On her way out of the shop she passed him, so close he could smell her perfume. She gave him a smile that had his heart racing. She was the most beautiful woman he had ever seen and had the most intelligent eyes. His own smile was too late and too timid.
He wanted to run after her. He wanted to be with her always. He wanted her to be his. Had he fallen in love?
For a wonder Mr Cheng did not seem to notice any transformation in Sandilands. He gave him his usual friendly chuckle. Sandilands was one of his best customers.
‘Good evening, Mr Sandilands,’ he said, in English. ‘I am pleased to tell you your books have arrived.’
Sandilands was not interested in the books. His mind was on Leila.
‘Who was that lady you were talking to, Mr Cheng?’ he asked. His voice was curiously hoarse.
‘Are you having a cold, Mr Sandilands? That was Dr Abad’s daughter, Madam Leila Azaharri. She is very beautiful, is she not?’
Sandilands felt an absurd jealousy. He wanted her beauty, tainted though it was, for himself alone.
‘And very clever,’ added Cheng. ‘One day she will be Prime Minister of this country. In ten years when it has become a democracy.’ He chuckled again but behind the steel-rimmed glasses his eyes were earnest.
Sandilands was not interested in her as a politician.

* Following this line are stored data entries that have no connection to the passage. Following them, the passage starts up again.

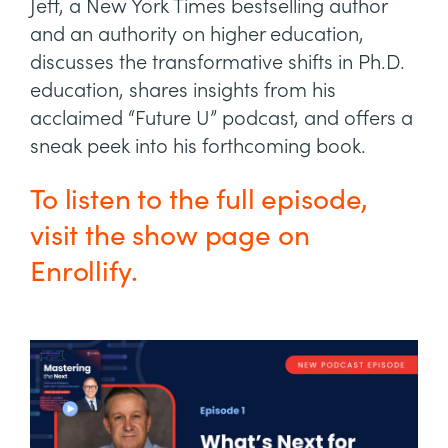
Jeff, a New York Times bestselling author
and an authority on higher education,
discusses the transformative shifts in Ph.D.
education, shares insights from his
acclaimed “Future U” podcast, and offers a
sneak peek into his forthcoming book.
To listen to the full episode,
visit the show page on
Enrollify.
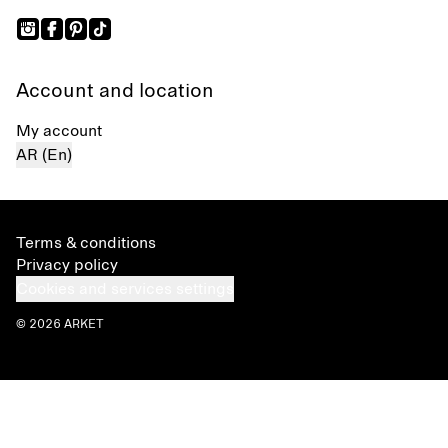
Account and location
My account
AR (En)
Terms & conditions
Privacy policy
Cookies and services settings
© 2026 ARKET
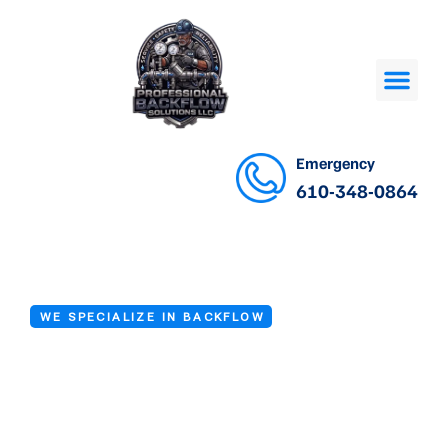
Emergency
610-348-0864
WE SPECIALIZE IN BACKFLOW
Backflow Device
Repair in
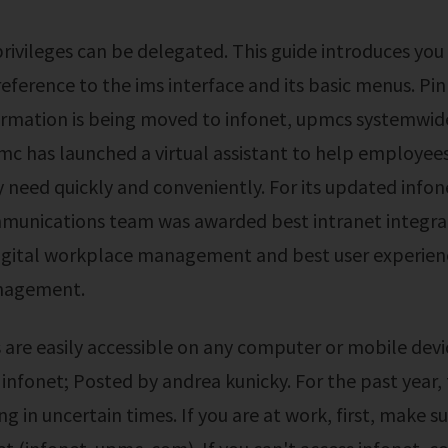
 reference to the ims interface and its basic menus. Pi
formation is being moved to infonet, upmcs systemwi
mc has launched a virtual assistant to help employee
 need quickly and conveniently. For its updated info
mmunications team was awarded best intranet integra
digital workplace management and best user experien
nagement.
a infonet; Posted by andrea kunicky. For the past year,
ng in uncertain times. If you are at work, first, make s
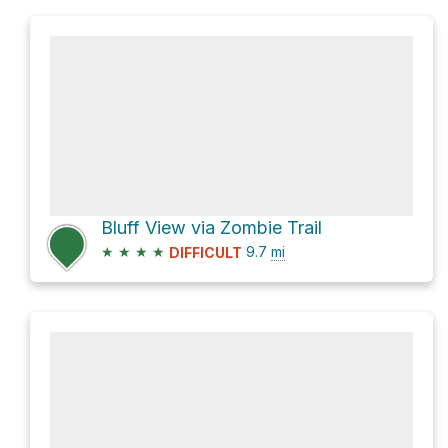
Bluff View via Zombie Trail
★
★
★
★
9.7
mi
DIFFICULT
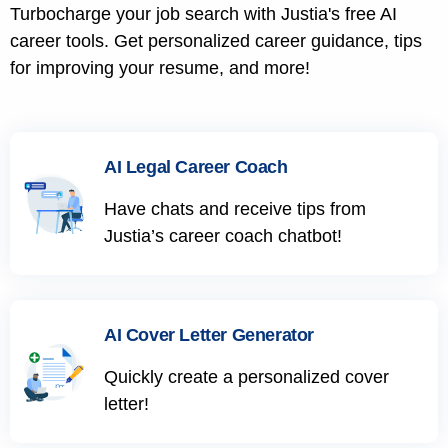
Turbocharge your job search with Justia's free AI
career tools. Get personalized career guidance, tips
for improving your resume, and more!
AI Legal Career Coach
Have chats and receive tips from
Justia’s career coach chatbot!
AI Cover Letter Generator
Quickly create a personalized cover
letter!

‘She’s a widow, isn’t she?’
‘Yes, sad to say. Her husband died in Malaya, a year or so ago. He was young. He was a lawyer like the lady herself. How is your own lady, Mr Sandilands? Miss Hislop, the angel of mercy with the yellow hair and the voice that makes lazy ones tremble.’
He had been a patient in the hospital where Jean Hislop, the Chief Nurse, had impressed him with her brisk, unsentimental efficiency. She had made sure the bedpans were not only promptly collected and properly emptied, but scoured too.
She wasn’t really Sandilands’ lady, though she often spoke and acted as if she was. Soon the post of Principal of the Teachers’ Training College would become vacant. As Vice-Principal Sandilands was favourite to fill it, but there was a snag: the Principal had to be married. It was not a snag in Jean’s eyes. All he had to do was marry her. She spoke enthusiastically of the children they would have: two boys and a girl. She would say it while they were making love. She pointed out that with his salary and pension as Principal and hers as Chief Nurse (though she expected to retire as Matron), they would be able to go home in a few years with money enough to buy a semi-detached villa in Morningside or Fairmilehead and send their children to superior schools. With her his future would be secure but dull. When he woke up in the morning and saw her pale face and fair hair on the pillow beside him he would feel pangs of disappointment. Suppose it was Leila’s darker face and coal-black hair – what would he feel? Shock and dismay perhaps; but also defiant joy.
‘Has she any children?’ he asked.
‘One little girl, now eight years of age.’
‘Oh.’ In spite of this complication Sandilands’ interest was not diminished.
‘I think she would like to meet you, Mr Sandilands.’
‘Oh. Why do you think that?’
‘She asked who was the tall man with the curly hair.’
‘Did she?’ Sandilands could not keep joy out of his voice.
‘When I said you were Mr Sandilands of the Training College she said she had heard of you from your students. She said they all spoke highly of you.’
Then Mr Cheng, still chuckling, went off to fetch the books.